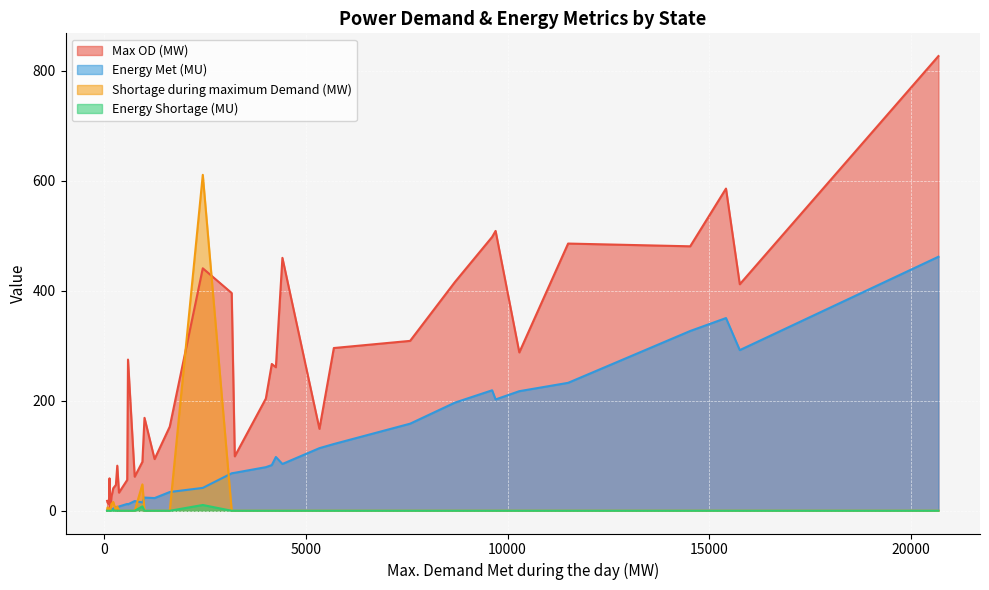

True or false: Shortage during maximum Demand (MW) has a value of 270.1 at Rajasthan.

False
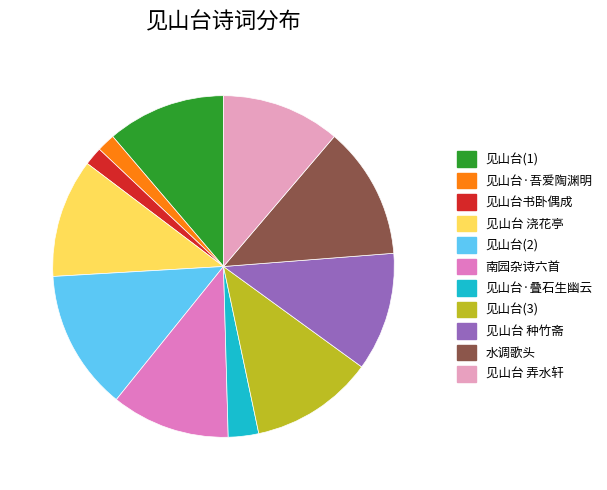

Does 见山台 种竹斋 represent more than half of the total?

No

Work request: Reproduce the text of every record above verbatim, leaving out the pictures.

Response to the exercise:
True or false: Shortage during maximum Demand (MW) has a value of 270.1 at Rajasthan.

False

Does 见山台 种竹斋 represent more than half of the total?

No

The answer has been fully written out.